Better Outcomes of Erythropoietic Protoporphyria Seen With Afamelanotide Use

By Will Boggs MD

March 30, 2020

NEW YORK (Reuters Health) - Afamelanotide treatment is associated with improved clinical outcomes and quality of life in patients with erythropoietic protoporphyria (EPP), according to a Dutch study.

"Offer this to your patients when financially possible; it is a life changer," Dr. Janneke G. Langendonk of Erasmus MC, University Medical Center, in Rotterdam, told Reuters Health by email.

EPP is a rare inherited disorder of heme biosynthesis resulting from mutations in FECH or ALAS2. It causes painful photosensitivity. Afamelanotide is a potent alpha-melanocyte-stimulating hormone (a-MSH) analog that increases eumelanin and stimulates anti-inflammatory and antioxidative pathways.

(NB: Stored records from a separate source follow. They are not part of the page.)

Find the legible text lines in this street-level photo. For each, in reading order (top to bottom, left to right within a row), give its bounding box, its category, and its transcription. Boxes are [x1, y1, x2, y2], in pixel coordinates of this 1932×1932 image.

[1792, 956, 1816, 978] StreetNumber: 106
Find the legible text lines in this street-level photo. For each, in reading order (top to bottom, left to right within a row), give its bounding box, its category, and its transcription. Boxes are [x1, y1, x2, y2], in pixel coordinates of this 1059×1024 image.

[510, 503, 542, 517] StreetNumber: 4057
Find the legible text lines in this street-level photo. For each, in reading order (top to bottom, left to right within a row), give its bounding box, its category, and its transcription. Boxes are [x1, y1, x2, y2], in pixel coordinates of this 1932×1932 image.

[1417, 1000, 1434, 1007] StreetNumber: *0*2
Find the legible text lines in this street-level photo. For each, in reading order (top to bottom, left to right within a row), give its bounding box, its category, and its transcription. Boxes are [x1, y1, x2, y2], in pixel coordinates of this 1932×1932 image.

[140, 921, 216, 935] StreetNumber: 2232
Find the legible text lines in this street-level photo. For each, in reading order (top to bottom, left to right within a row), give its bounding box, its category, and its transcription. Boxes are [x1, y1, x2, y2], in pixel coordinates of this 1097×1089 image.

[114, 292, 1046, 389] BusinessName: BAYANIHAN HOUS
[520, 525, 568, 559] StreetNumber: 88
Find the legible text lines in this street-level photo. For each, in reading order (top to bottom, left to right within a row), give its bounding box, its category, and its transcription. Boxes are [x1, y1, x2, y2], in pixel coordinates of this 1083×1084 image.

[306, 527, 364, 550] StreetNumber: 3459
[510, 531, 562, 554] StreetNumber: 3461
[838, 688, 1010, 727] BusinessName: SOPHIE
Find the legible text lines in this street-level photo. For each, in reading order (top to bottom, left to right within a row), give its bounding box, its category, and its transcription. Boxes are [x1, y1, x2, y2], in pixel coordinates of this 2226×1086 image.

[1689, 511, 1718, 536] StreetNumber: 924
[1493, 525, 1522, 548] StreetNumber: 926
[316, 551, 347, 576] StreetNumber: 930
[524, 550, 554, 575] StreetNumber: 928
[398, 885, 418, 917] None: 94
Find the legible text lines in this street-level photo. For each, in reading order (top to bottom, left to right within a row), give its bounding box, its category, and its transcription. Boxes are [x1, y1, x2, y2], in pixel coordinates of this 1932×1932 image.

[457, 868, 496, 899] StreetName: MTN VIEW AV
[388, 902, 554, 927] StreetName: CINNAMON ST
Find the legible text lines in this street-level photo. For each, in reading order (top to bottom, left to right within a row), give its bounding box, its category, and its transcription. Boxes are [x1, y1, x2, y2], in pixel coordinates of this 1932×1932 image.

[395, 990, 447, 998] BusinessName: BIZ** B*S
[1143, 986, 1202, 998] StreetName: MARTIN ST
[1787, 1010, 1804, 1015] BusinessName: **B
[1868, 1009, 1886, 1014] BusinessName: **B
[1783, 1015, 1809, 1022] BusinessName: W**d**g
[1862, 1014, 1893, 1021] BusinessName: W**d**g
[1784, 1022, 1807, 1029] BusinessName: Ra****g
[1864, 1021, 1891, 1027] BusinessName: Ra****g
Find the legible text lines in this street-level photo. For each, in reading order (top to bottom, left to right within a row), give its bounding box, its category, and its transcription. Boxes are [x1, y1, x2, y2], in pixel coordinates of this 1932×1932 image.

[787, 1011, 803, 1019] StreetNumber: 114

Dr. Langendonk and colleagues investigated the outcomes of afamelanotide treatment in their single-center, single-arm prospective postauthorization safety and efficacy study of 117 patients with EPP.

Patients received a controlled-release 16-mg subcutaneous implant of afamelanotide with an interval of at least 60 days and a maximum of four implants per year.

In week 1, time spent outside rose a mean 1.85 hours per week with afamelanotide (P=0.06). By week 5, time spent outside had increased an average of 6.14 hours per week (P<0.001).

Time spent outside increased an average of 1.4 hours per week per year on treatment (P=0.04), the researchers report in JAMA Dermatology.

EPP quality-of-life improved by 14% with afamelanotide treatment, an improvement that increased with patient age.

The number of phototoxic reactions initially increased during afamelanotide treatment but decreased thereafter as patients tried to identify their new light-exposure limit.

The most common adverse events were nausea, fatigue/malaise, flushing and nausea with headache, all of which were self-limiting with a mean duration of one to two days directly after implantation. There were no treatment-related serious adverse events.

Responses to therapy varied considerably between individual patients, and the current recommended dosing schedule of afamelanotide was insufficient for several patients.

"Erythropoietic protoporphyria is not cured by afamelanotide, and despite the improvement, sunlight exposure restrictions remain," the authors note.

"New and other a-MSH analogues should not be studied in placebo-controlled trials; that is cruel!" Dr. Langendonk said. "It should be head-to-head trials."

Dr. Manisha Balwani of Icahn School of Medicine at Mount Sinai, in New York City, who studies porphyria but was not involved in the new work, told Reuters Health by email, "The most interesting finding is that patients responded to the drug regardless of baseline disease severity and that the effects improved over years of treatment."

"Afamelanotide does not address the elevated protoporphyrin level or the ferrochelatase-enzyme deficiency," she explained. "It does not have any impact on liver disease in EPP."

"There is a lot of clinical variability in EPP, and each patient will respond differently," Dr. Balwani said. "The patients who have the mildest disease manifestations at baseline will be most likely to have the best response."

Afamelanotide was approved by the European Medicines Agency in 2016 and by the U.S. Food and Drug Administration in 2019.

Dr. Langendonk and two of his coauthors report financial ties to Clinuvel Pharmaceuticals, which markets afamelanotide as Scenesse.